Math 230B / Stat 310B : Syllabus

The course has three main topics parts: (1) Conditional expectation; (2) Discrete-time martingales; (3) Markov chains.

Below is a more detailed syllabus (the timeline is only approximate, and the content will be adapted to the needs of the course). Numbers in parentheses refer to Amir Dembo's lecture notes.

Jan 9, 11

Definition of conditional expectation. Existence and uniqueness. Basic properties. Radon-Nykodym theorem. Lebesgue decomposition theorem. Conditional expectation as orthogonal projection.

(4.1, 4.2, 4.3)

Jan 16, 18

Regular conditional probability distributions. Martingales: Definitions, basic examples, stopping times and stopped martingales.

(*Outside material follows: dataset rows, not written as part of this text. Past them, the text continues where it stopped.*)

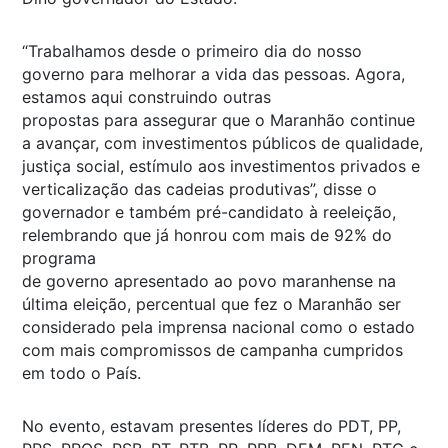
“Trabalhamos desde o primeiro dia do nosso
governo para melhorar a vida das pessoas. Agora,
estamos aqui construindo outras
propostas para assegurar que o Maranhão continue
a avançar, com investimentos públicos de qualidade,
justiça social, estímulo aos investimentos privados e
verticalização das cadeias produtivas”, disse o
governador e também pré-candidato à reeleição,
relembrando que já honrou com mais de 92% do
programa
de governo apresentado ao povo maranhense na
última eleição, percentual que fez o Maranhão ser
considerado pela imprensa nacional como o estado
com mais compromissos de campanha cumpridos
em todo o País.
No evento, estavam presentes líderes do PDT, PP,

Sub- and super-martingales.

(4.4, 5.1)

Jan 23, 25

Doob's decomposition, maximal inequalities. Upcrossing inequality.

(5.2)

Jan 30, Feb 1

Doob's convergence theorem. Convergence of uniformly integrable martingales. Convergence in L^p. Examples and applications

(5.3, +)

Feb 6, 8

Optional stopping theorem. Reverse martingales. Martingale concentration. Branching processes. Product martingales. Exchangeability.

(5.4, 5.5)

Feb 13, 15

Markov chains: Definition and canonical construction. Strong Markov property. Examples

(6.1)

Feb 20, 22

Countable state space: Classification of states. Recurrence, transience. Invariant measures.

(6.2.1,6.2.2)

Feb 27

Connections between Markov chains and electrical networks (potential theory).

(based on Chapter 2 of this book )

Mar 5, 7

Invariant measures. Ergodic theory: Definitions.

(6.2.3, 6.2.3, 7.1, 7.2)

Mar 12,14

Birkhoff ergodic theorem. Statement of the subadditive ergodic theorem.

Further examples and applications.

Homeworks will be assigned every Thursday. the first time on Jan 11, and due the following Thursday.